Честертон отсалютовал мне бокалом.
— Кажется, я начинаю догадываться, что он нашел в вас. Если серьезно, Элен, то вам действительно лучше не знать этого, поскольку сейчас многое будет зависеть от вашей организации и того, как вы сыграете свою роль.
— Мою роль? Если вы про мою принадлежность к «Юнисеф», то я…
Я запнулась, глядя на то, как Честертон медленно покачал головой.
— Нет, Элен. Я сейчас говорю не про «Юнисеф». Тунисское подразделение вашей организации сейчас вам ничем не поможет. Своей выходкой Джек привлек дополнительное внимание к аэродрому шейха. И его все-таки перевернули вверх дном, учитывая факт того, что там могло быть еще оружие. Но вместо этого следствие обнаружило только несколько несанкционированных вылетов, когда на борту находились высокопоставленные люди из вашей организации, но при этом они по-прежнему совершенно не могут объяснить цель этих полетов. Поэтому забудьте пока про «Юнисеф». Сейчас из положения защитников они сами перешли в обвиняемых.

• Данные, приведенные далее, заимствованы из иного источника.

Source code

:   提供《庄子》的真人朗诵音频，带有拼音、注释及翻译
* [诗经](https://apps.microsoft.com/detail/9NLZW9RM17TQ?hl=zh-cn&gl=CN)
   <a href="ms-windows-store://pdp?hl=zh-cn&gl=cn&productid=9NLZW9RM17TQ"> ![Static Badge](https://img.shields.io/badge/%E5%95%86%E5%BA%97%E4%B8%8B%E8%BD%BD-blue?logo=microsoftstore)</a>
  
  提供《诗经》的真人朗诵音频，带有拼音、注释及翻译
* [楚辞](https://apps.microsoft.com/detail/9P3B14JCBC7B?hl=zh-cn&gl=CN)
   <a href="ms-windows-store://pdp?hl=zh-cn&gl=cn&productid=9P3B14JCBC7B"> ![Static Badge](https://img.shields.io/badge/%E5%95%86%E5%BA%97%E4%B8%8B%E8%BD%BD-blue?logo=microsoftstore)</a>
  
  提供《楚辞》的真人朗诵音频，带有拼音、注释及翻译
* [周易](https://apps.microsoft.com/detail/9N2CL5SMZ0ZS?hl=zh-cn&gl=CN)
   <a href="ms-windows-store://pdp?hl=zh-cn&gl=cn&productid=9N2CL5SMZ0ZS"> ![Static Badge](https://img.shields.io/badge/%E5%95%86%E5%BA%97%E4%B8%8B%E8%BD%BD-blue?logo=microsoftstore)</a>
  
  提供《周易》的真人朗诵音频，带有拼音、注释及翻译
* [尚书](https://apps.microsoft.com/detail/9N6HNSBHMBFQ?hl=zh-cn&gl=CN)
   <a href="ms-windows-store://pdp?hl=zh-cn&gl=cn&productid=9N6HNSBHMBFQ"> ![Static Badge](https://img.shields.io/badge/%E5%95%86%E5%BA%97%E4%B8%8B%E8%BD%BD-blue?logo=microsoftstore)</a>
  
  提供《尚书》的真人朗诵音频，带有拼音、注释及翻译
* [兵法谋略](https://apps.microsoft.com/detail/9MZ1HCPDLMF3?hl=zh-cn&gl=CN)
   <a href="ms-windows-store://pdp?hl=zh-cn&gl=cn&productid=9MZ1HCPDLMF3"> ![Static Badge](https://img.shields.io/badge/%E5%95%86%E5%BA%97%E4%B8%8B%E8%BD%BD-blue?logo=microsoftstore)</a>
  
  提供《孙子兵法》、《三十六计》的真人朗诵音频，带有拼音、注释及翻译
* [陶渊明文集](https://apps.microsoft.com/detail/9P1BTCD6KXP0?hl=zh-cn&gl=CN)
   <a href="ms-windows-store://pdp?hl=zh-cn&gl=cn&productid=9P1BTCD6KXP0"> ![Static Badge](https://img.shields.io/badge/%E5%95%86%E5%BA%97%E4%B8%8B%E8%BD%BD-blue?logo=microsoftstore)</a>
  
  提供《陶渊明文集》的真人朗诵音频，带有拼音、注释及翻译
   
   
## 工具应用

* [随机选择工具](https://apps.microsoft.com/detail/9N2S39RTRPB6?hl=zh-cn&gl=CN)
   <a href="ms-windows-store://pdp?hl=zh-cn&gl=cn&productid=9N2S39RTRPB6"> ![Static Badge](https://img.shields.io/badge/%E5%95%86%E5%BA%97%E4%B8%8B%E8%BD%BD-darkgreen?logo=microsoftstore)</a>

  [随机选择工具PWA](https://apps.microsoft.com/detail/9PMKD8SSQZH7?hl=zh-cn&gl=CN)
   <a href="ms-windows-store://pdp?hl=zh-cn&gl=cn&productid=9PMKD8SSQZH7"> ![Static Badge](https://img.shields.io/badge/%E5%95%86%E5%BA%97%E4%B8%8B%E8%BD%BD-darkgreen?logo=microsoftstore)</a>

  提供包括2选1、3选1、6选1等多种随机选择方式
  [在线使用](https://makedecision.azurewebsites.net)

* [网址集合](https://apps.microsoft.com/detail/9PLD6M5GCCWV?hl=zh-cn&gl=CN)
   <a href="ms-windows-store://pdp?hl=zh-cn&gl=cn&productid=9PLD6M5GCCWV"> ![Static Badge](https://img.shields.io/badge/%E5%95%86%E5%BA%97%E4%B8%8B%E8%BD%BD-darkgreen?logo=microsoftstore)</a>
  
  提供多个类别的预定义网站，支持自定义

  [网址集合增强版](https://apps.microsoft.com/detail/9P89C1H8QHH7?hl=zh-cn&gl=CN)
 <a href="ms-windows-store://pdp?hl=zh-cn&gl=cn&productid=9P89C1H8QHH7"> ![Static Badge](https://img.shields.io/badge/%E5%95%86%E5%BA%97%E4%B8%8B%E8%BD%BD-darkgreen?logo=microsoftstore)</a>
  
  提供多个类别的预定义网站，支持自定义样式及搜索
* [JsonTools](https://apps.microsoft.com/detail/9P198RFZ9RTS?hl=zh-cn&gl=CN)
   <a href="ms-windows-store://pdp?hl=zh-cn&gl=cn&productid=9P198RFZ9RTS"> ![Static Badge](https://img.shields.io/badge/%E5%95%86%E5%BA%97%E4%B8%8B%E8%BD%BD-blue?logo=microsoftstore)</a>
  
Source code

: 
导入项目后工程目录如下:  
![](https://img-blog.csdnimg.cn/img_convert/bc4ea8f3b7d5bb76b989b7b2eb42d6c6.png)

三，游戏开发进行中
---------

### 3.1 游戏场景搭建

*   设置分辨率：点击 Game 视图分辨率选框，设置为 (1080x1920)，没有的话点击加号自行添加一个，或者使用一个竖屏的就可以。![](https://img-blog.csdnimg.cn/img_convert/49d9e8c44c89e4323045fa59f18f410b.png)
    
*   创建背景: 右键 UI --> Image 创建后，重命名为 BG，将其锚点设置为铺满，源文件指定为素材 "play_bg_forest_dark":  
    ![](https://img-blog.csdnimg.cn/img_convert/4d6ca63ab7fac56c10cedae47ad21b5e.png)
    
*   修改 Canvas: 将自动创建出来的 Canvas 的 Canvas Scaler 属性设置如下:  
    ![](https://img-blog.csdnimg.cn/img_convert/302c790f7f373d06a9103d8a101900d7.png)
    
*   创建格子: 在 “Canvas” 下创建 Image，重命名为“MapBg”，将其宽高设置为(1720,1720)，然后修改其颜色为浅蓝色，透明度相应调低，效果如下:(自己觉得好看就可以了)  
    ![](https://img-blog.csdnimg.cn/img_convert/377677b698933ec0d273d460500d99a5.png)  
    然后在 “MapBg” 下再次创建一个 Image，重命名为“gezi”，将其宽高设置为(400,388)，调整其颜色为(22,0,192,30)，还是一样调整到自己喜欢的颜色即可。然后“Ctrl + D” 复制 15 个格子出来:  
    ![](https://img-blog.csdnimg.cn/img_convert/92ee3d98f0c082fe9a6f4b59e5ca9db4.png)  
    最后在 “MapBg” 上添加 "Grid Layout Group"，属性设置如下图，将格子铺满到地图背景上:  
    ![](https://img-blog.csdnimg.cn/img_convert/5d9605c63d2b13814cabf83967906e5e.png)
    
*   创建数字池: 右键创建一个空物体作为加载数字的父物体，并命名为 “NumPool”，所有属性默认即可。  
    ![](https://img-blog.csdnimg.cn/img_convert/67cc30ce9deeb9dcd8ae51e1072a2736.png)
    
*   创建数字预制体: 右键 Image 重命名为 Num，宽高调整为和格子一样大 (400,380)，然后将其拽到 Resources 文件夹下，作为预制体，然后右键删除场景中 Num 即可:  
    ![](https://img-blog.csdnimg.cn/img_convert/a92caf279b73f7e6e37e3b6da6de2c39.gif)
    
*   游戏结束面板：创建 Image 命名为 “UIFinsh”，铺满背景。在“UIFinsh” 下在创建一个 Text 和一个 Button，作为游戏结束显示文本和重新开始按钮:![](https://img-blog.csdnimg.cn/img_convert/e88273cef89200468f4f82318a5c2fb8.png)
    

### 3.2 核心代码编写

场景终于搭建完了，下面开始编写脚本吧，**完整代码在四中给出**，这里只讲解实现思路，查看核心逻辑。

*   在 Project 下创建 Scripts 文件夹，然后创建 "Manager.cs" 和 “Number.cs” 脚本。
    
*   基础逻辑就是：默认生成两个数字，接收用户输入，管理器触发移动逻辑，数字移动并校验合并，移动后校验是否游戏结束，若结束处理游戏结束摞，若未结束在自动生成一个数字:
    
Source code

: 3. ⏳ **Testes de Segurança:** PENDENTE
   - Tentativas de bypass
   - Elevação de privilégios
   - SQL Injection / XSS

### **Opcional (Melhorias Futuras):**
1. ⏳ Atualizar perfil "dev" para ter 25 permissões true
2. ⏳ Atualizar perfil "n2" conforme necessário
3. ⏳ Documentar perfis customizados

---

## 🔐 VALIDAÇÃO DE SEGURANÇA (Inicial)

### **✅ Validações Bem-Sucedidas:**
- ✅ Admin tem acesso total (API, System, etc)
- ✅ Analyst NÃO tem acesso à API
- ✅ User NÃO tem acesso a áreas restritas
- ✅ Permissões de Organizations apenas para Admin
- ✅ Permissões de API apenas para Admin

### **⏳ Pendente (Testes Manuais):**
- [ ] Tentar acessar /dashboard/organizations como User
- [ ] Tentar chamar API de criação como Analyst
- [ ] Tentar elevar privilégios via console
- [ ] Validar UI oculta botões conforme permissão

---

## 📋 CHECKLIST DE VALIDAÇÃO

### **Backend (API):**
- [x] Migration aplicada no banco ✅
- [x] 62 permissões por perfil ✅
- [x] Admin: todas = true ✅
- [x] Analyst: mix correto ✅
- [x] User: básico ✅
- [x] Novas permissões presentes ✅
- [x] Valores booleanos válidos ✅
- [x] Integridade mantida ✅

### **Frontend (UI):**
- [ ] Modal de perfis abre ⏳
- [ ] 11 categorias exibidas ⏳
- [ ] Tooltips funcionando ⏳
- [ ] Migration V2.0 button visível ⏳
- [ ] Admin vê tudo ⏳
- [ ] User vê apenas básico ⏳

Честертон прошел в кабинет, который находился за раздвижными дверьми, вернулся и протянул мне пухлую папку с документами.
— А я говорил про эту организацию, — сказал он.
Логотип, как и аббревиатура, были мне совершенно неизвестны. Я пролистала документы, и с удивлением обнаружила, что организация занимается сиротами по всему миру, и прямо сейчас сосредоточила свое внимание на Тунисе, поскольку их заинтересовала смерть девочки, а так же мой список пропавших детей.
Я с удивлением пролистала список, который сама же и составила и передала начальству выше, надеясь на чудо. Вот только чудо, похоже, пришло совсем с другой стороны.
— Что это за организация? Я никогда не слышала о ней, — подняла я глаза на Честертона. — Это невероятно… Я надеялась, что в мире существует хоть кто-то, кому не все равно. Кто сможет вмешаться и выяснить, куда пропадают дети. Как думаете, я смогу встретиться с их представителем?
— Думаю, сможете, — тихо ответил Честертон. — Посмотрите последний документ в папке, Элен.
Я сделала то, что он велел, и обомлела.
Слова встали в горле. Сколько я не сглатывала ком, способность говорить ко мне не возвращалась. Я снова ощутила невыносимое жжение в глазах и прикусила губу, чтобы на этот раз не разрыдаться в голос.